| Description of the task |
Express the entries below, from the line containing "country: ES" through the end, as a Markdown table with the columns Row and Line. Give each line its own numbered row and leave out any blank lines.

| Exercise materials |
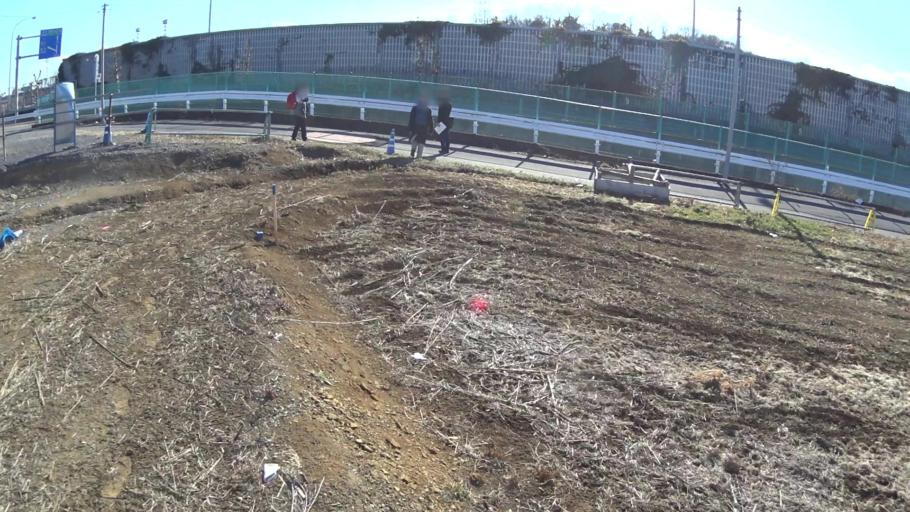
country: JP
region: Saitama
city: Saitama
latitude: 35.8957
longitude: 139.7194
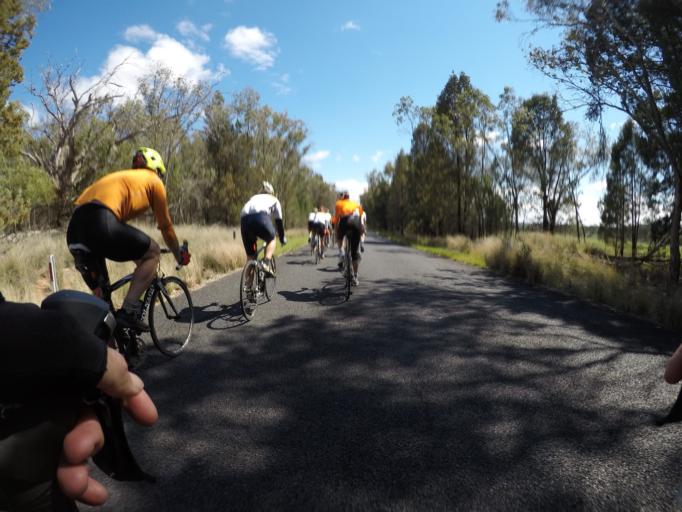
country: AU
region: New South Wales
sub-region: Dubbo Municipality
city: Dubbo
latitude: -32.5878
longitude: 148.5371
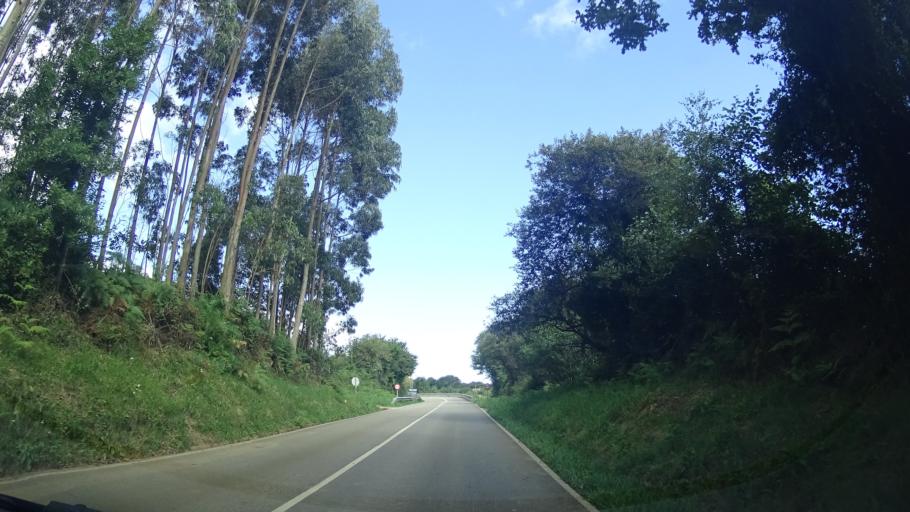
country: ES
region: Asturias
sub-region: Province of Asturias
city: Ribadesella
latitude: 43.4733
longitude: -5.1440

| Answer in full |
| Row | Line |
|---|---|
| 1 | country: ES |
| 2 | region: Asturias |
| 3 | sub-region: Province of Asturias |
| 4 | city: Ribadesella |
| 5 | latitude: 43.4733 |
| 6 | longitude: -5.1440 |